Ce qu'il faut surveiller

Trois indicateurs, dans les prochains mois. Premièrement, la date réelle du vol inaugural de Nova : dans ce secteur, les échéanciers annoncés glissent presque toujours, et un échec au premier tir n'est pas disqualifiant, mais il consomme du capital. Deuxièmement, la tenue des marchés privés : une contraction du financement à risque frapperait d'abord les lanceurs sans revenus.
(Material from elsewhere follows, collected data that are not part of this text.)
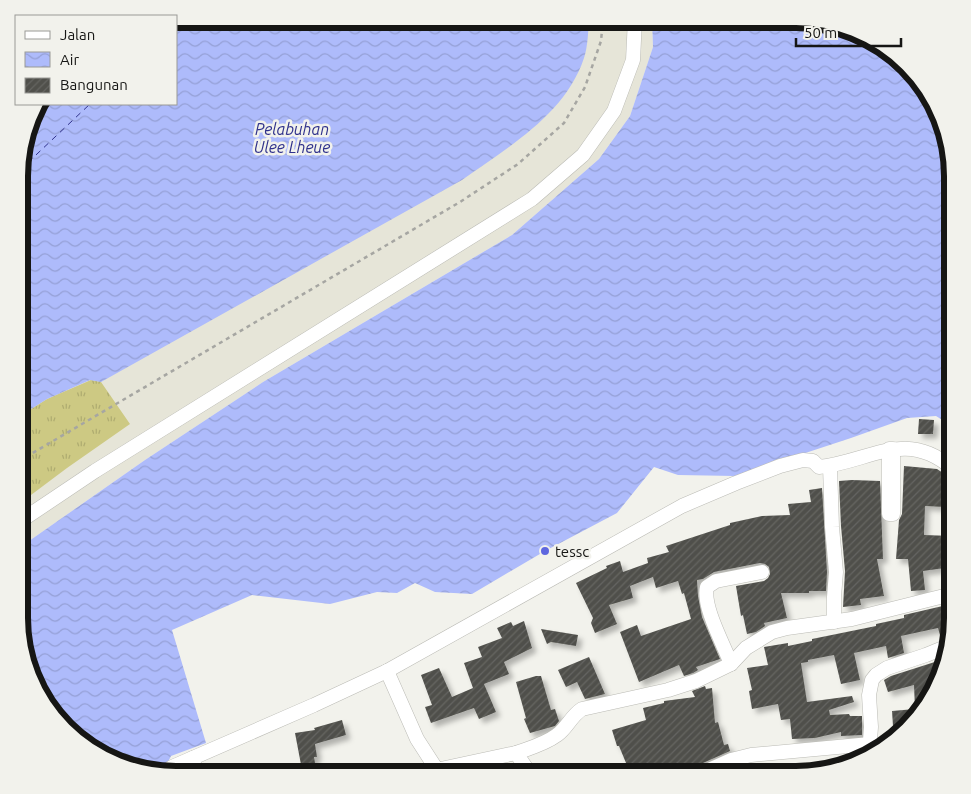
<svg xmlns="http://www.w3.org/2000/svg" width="971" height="794" font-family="Ubuntu,sans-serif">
<defs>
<pattern id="grass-tufts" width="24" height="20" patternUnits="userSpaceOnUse" patternTransform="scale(1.25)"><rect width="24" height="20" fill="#cdc983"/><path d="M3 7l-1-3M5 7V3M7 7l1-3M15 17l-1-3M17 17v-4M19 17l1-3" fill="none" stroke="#afac70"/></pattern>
<pattern id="water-waves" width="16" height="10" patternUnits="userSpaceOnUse" patternTransform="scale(1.25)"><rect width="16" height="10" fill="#aebbfb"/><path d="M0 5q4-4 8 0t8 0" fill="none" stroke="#95a0d6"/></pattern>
<pattern id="building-hatch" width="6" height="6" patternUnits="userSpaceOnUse" patternTransform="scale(1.25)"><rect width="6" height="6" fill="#50504b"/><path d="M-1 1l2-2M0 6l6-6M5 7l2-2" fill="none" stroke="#656561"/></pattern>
<filter id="shadow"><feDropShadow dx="4.5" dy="4.5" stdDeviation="2.5" flood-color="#0004"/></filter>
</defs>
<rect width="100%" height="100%" fill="#f2f2ec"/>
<path fill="#e6e5d8" d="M 176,19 L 652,19 L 653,47 L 630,116 L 599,159 L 512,235 L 263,382 L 145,460 L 19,548 L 20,155 L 37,104 L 176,104 Z"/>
<path fill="url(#grass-tufts)" d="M 91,380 L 101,382 L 130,424 L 67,468 L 19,504 L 20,416 L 47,399 Z"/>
<g fill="url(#water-waves)">
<path d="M 176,19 L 589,20 C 588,32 588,46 584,58 C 565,115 508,147 462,180 L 101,382 L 90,380 L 47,399 L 20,416 L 20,155 L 37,104 L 176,104 Z"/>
<path d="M 652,19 L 806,19 L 856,31 L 906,64 L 940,115 L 952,175 L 952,426 L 936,416 L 907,418 L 851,438 L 735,476 L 678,475 L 654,467 L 617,513 L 545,551 L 472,594 L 435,592 L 415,583 L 397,593 L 377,592 L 330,604 L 252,595 L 172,630 L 206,743 L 171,756 L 162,774 L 115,763 L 65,730 L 35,688 L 19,629 L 19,548 L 145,460 L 263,382 L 512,235 L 599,159 L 630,116 L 653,47 Z"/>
</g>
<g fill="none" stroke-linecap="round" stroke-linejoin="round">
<g stroke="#30328c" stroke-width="1" stroke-dasharray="6 5" stroke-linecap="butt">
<path d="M 176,23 L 181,19"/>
<path d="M 20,170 L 90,104"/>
</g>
</g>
<g fill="url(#building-hatch)" filter="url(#shadow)">
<path d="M 919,419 L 934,420 L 933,434 L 918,434 Z"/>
<path d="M 904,466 L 937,469 L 946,475 L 945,489 L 952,489 L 952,505 L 945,505 L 945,507 L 925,506 L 924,535 L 952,536 L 952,567 L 923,571 L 925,590 L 911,591 L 908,559 L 896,559 L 899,520 L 902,514 Z"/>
<path d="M 852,480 L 880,481 L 883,559 L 877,559 L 884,596 L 860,599 L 861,605 L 843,607 L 845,571 L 841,526 L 839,481 Z"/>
<path d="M 822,488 L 827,572 L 826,591 L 809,591 L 809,593 L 781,593 L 787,618 L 764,623 L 765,626 L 756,632 L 747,634 L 743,615 L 741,616 L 736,586 L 764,581 L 768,578 L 770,574 L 769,567 L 765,564 L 760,563 L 714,572 L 703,579 L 697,580 L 698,596 L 702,617 L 720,659 L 696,667 L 698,670 L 693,673 L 684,676 L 679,665 L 639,682 L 620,632 L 637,625 L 641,636 L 691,619 L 684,593 L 682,594 L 678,581 L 656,588 L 653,577 L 630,586 L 633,598 L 609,605 L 617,624 L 595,633 L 591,623 L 593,618 L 576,583 L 607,568 L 606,566 L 620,561 L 623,572 L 648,563 L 647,558 L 669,552 L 666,546 L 730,525 L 730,523 L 762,516 L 790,515 L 788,504 L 811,502 L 809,490 Z"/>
<path d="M 947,605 L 950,623 L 952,622 L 950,638 L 941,639 L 938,628 L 901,636 L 904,653 L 888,658 L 886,646 L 854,653 L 860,680 L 841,684 L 834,655 L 808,660 L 808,662 L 801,663 L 807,702 L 852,696 L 854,702 L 829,710 L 830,715 L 849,714 L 850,716 L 862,716 L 862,735 L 841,736 L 841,732 L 815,738 L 792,739 L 790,719 L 781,720 L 778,704 L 752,709 L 749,691 L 752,690 L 747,668 L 768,665 L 764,647 L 788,643 L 788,646 L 812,641 L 812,639 L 876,626 L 876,624 L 904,618 L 904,615 Z"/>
<path d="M 524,621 L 532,648 L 504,662 L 509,674 L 484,684 L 496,712 L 479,719 L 474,708 L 431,723 L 425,707 L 432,705 L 421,675 L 439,668 L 452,697 L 473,688 L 464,663 L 482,657 L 478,647 L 502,638 L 497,628 L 511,622 L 513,626 Z"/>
<path d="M 541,629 L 578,635 L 576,646 L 551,642 L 547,644 Z"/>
<path d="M 589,657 L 605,694 L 585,699 L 577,682 L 566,687 L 558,670 Z"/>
<path d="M 941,660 L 943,669 L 940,679 L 910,724 L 893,726 L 892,711 L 915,709 L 914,685 L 888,692 L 884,680 L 891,676 Z"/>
<path d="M 536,676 L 541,676 L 551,710 L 555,709 L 559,721 L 555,726 L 530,733 L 524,719 L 526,718 L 516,682 Z"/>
<path d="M 705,686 L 706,689 L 712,688 L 715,723 L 718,722 L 724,745 L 728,744 L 730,751 L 694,767 L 690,772 L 677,775 L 631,775 L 619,746 L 617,746 L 612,730 L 646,720 L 643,708 L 664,703 L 664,701 L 695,697 L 692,691 Z"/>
<path d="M 342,720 L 346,735 L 315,744 L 317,757 L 314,757 L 317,775 L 303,775 L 295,733 L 315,730 L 314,728 Z"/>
</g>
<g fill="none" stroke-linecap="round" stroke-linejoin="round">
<g stroke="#bbbbb5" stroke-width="15">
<g id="minor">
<rect x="889" y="449" width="4" height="65"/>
<path d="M 830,466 L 832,527 L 836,572 L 834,597 L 834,622"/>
<path d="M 19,522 L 95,471 L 532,199 L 583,155 L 614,111 L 633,60 L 635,19"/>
<path d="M 731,664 C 724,645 702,606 707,587 L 716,581 L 762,572"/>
<path d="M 387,671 L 417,739 L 437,770"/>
<path d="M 516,753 L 531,775"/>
<path d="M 869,754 L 871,727 L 869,695 L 872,680 L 876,675 L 887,668 L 926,655 L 948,646"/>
<path d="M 193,758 L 196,775"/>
<path d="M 163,774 L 172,767 L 314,705 L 387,671 L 682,506 L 736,483 L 780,466 L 803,460 L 813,461 L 819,467 C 869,462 905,428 952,468"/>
<path d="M 413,775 L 516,753 C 530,748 545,744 557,735 C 567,728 571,716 582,709 L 668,690 L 696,681 L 731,664 L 746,648 L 772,632 L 787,628 L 852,619 L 952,594"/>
<path d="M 698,775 L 731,760 L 751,755 L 870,744"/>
</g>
</g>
<path stroke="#a6a6a2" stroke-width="2.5" stroke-dasharray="4 4" stroke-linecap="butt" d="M 19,461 L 460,202 L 518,164 L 564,123 L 585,87 L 601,41 L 603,19"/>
<use href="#minor" stroke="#fff" stroke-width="14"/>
</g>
<circle fill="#5e67df" stroke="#f2f2ec" stroke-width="2" cx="545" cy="551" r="5"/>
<g text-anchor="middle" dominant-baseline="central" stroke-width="5" stroke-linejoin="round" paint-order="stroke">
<g font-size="15" fill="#161614" stroke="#f2f2ec" text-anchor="start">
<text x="555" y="551">tessc</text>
</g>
<g font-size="16" font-style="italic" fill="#30328c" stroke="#f2f2ec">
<text x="292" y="129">Pelabuhan<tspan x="292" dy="18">Ulee Lheue</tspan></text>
</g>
</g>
<path d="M0 0H971V794H0ZM176 28H796A148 148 0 0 1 944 176V618A148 148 0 0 1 796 766H176A148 148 0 0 1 28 618V176A148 148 0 0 1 176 28Z" fill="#f2f2ec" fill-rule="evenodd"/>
<path fill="none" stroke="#161614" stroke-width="6" d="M176 28H796A148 148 0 0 1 944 176V618A148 148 0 0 1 796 766H176A148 148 0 0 1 28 618V176A148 148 0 0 1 176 28Z"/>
<rect x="15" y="15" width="162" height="90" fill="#f2f2ec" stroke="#9a9a96"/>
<rect x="25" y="31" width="25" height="8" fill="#ffffff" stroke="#9a9a96"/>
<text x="60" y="40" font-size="15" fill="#161614">Jalan</text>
<rect x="25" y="52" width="25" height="15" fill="url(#water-waves)" stroke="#9a9a96"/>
<text x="60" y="65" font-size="15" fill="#161614">Air</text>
<rect x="25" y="78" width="25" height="15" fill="url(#building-hatch)" stroke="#9a9a96"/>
<text x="60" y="90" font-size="15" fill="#161614">Bangunan</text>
<path d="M796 38v8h105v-8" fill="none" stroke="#161614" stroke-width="2.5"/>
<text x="804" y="38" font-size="15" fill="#161614" stroke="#f2f2ec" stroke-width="4" paint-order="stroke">50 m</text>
</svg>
Troisièmement, la réaction canadienne — les programmes qui permettent aux PME d'ici de qualifier leurs composantes en vol, rapidement et à coût raisonnable, sont ce qui déterminera si le Québec vend des pièces ou vend des missions.

La leçon de Stoke Space n'est pas qu'un bouclier thermique refroidi par régénération est une idée brillante — même si c'en est une. C'est qu'un milliard de dollars privés peut désormais être réuni en une ronde pour un lanceur qui n'a pas encore volé. Là où cet argent se lève, l'industrie se construit.